### How to complete this task
The data below holds a line containing "#1 fan handle shell [343,295,419,374]" and a line containing "#3 fan handle shell [682,269,745,338]"; please quote exactly those two lines and every line between them, and nothing else.

### Raw data
----
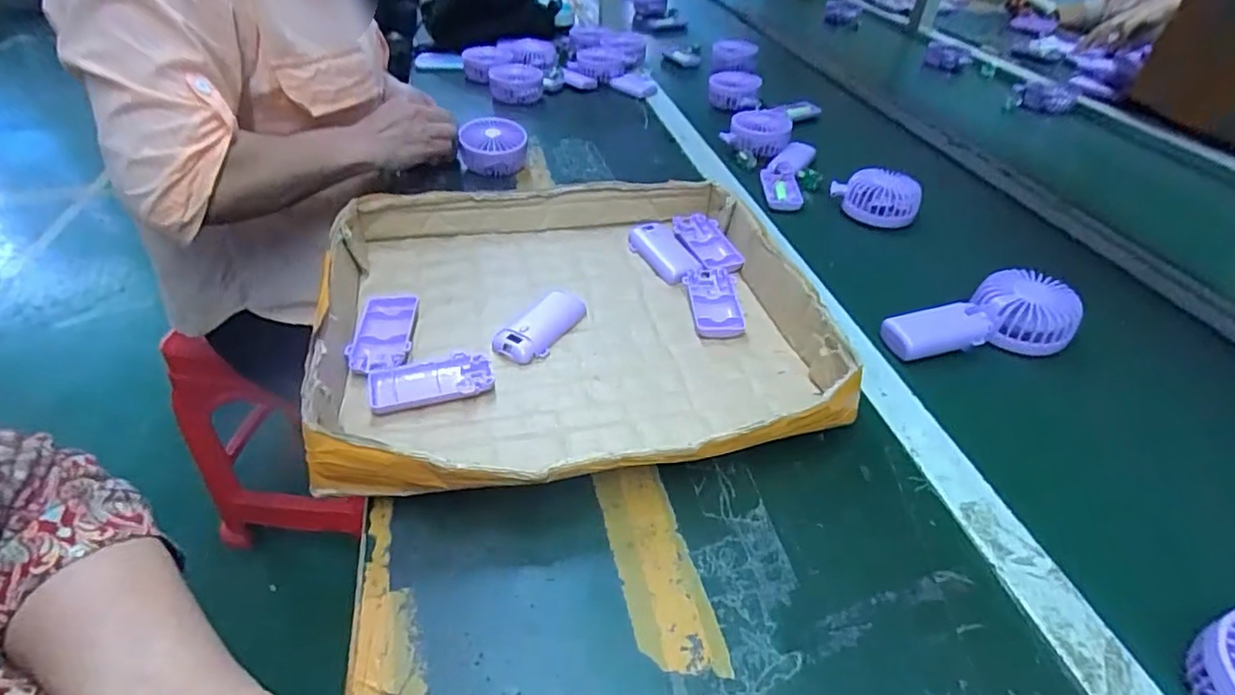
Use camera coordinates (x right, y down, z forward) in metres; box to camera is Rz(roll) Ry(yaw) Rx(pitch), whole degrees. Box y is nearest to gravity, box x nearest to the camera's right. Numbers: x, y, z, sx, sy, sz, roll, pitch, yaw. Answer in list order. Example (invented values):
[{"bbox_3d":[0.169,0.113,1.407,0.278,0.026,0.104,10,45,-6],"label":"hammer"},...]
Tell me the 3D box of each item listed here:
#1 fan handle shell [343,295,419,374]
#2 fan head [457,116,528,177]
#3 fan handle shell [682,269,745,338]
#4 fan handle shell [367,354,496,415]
[{"bbox_3d":[-0.200,-0.011,0.507,0.048,0.013,0.091,-3,42,-8],"label":"fan handle shell"},{"bbox_3d":[-0.166,-0.266,0.793,0.088,0.055,0.085,-5,41,-8],"label":"fan head"},{"bbox_3d":[0.092,-0.044,0.571,0.048,0.011,0.096,1,42,-3],"label":"fan handle shell"},{"bbox_3d":[-0.148,0.027,0.473,0.094,0.009,0.047,-11,43,-16],"label":"fan handle shell"}]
----
### Expected output
#1 fan handle shell [343,295,419,374]
#2 fan head [457,116,528,177]
#3 fan handle shell [682,269,745,338]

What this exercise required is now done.